Truth, or at least the effort to capture it, can be problematic. William Osborne and Abbie Conant have been working for several years on “Aletheia,” a music theater chamber piece for performance artist and digital piano. It feels like “forever,” he says. “The deeper we go the slower it reveals itself.”
The ambition of the piece, suggested by its title, may have something to do with that.
Osborne notes on their web site:
The ancient Greeks had several words for truth. Aletheia is one and means creating a space where truth can appear. It is related to Greek concepts of theater and ritual which were utilized to create a space in which the deific could present itself.

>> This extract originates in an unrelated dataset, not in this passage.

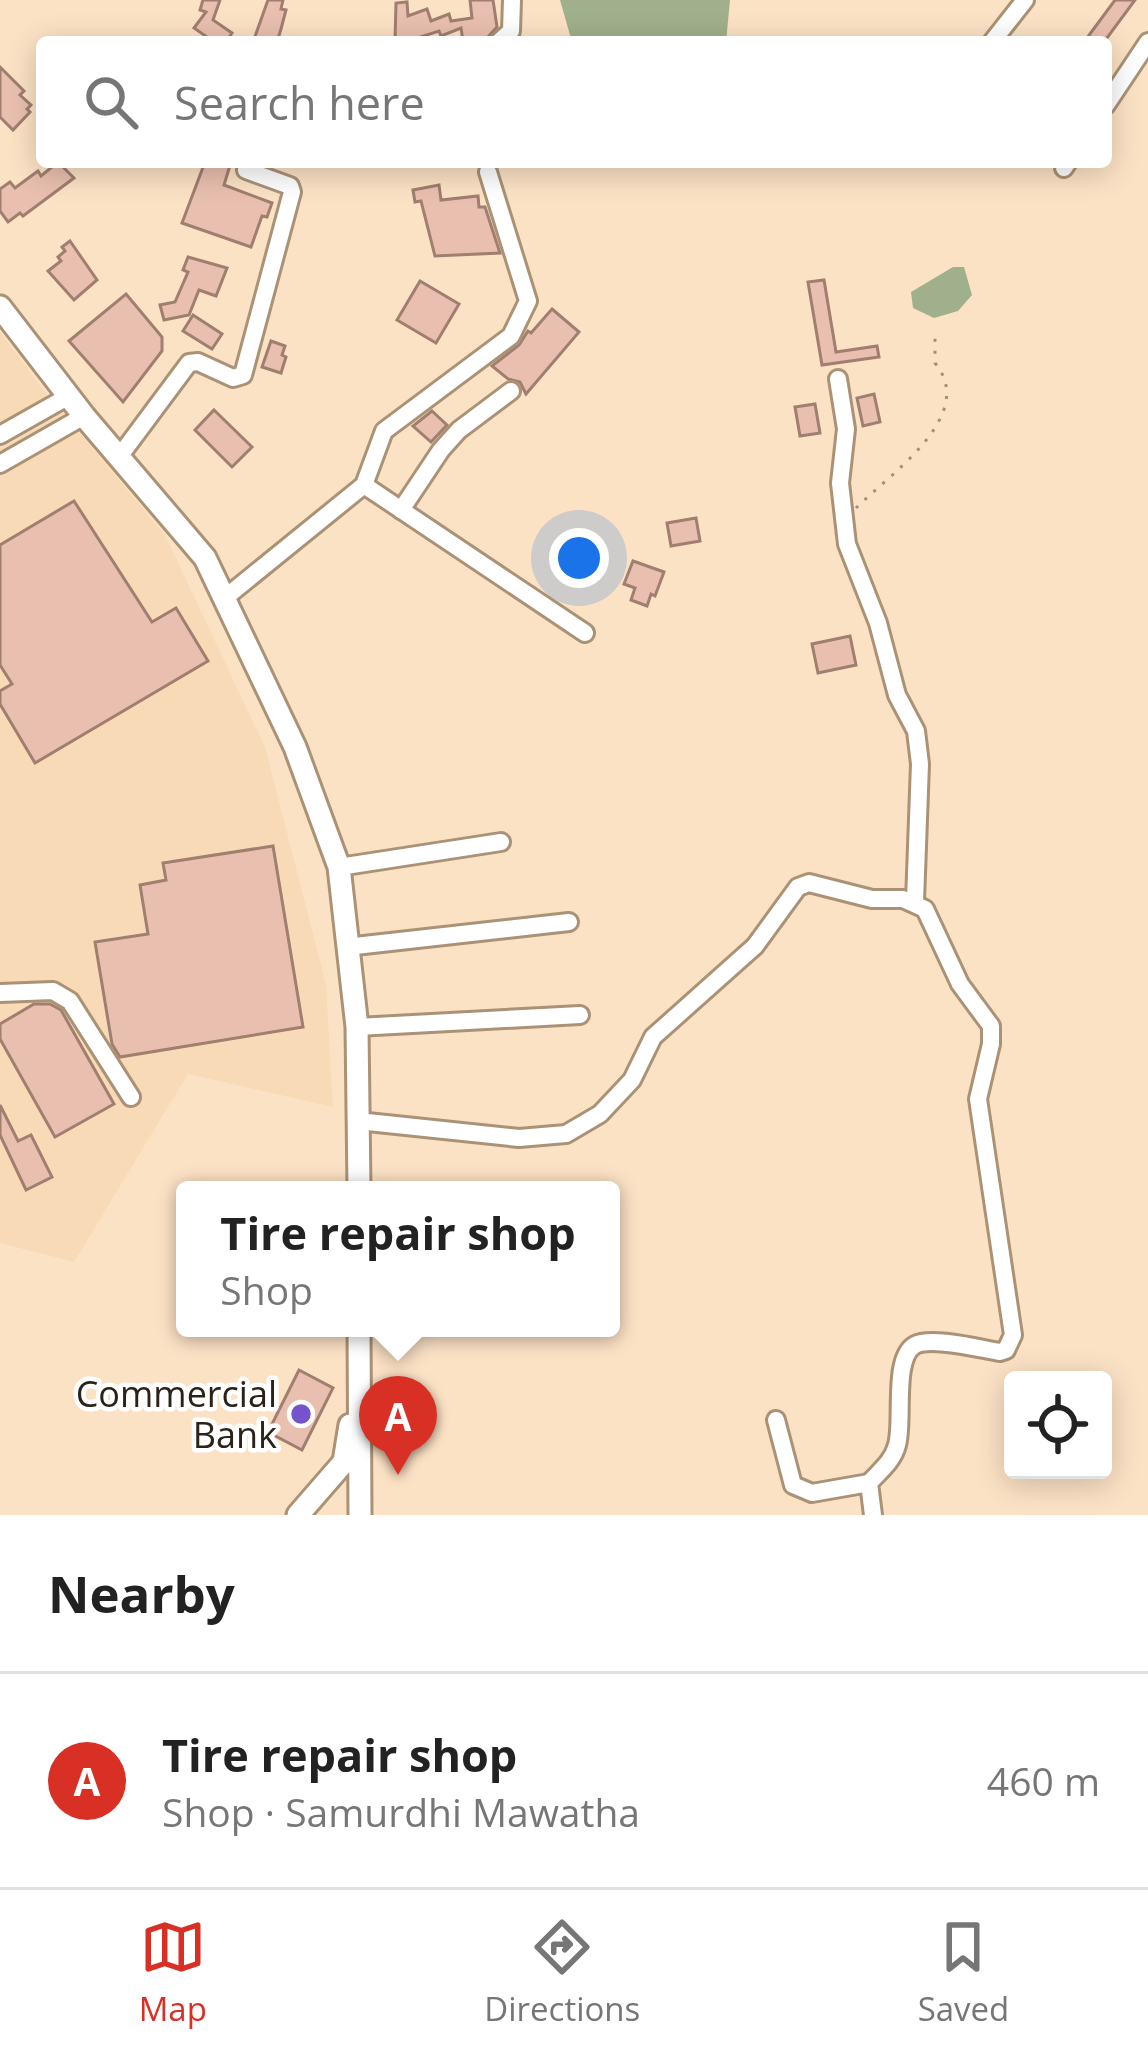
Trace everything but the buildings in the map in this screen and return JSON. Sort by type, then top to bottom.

The ambiguity of experience also complicates their effort. “Nowadays,” he said in an email, “even the openings where truth might appear are usually only simulations. Some fake honesty, revelation, or religion, or science, to convince us, falsely, that we live in a democracy. I can’t complete ‘Aletheia,’ but I can’t stop. In some odd way I think most artists find that the truest opening is hopelessness. If nothing else, disillusionment can stop illusions. At least for a moment.”
The scenario begins in Aletheia’s dressing room. She is getting ready to perform at “a gala benefit for an opera house taking place in the courtyard below her window.”
Though excited at first, she can’t bring herself to go down and perform. As her sense of isolation increases, she becomes, in a sense, her own choir. Her voice splits into the harmonies of several voices that accompany her into a new level of being.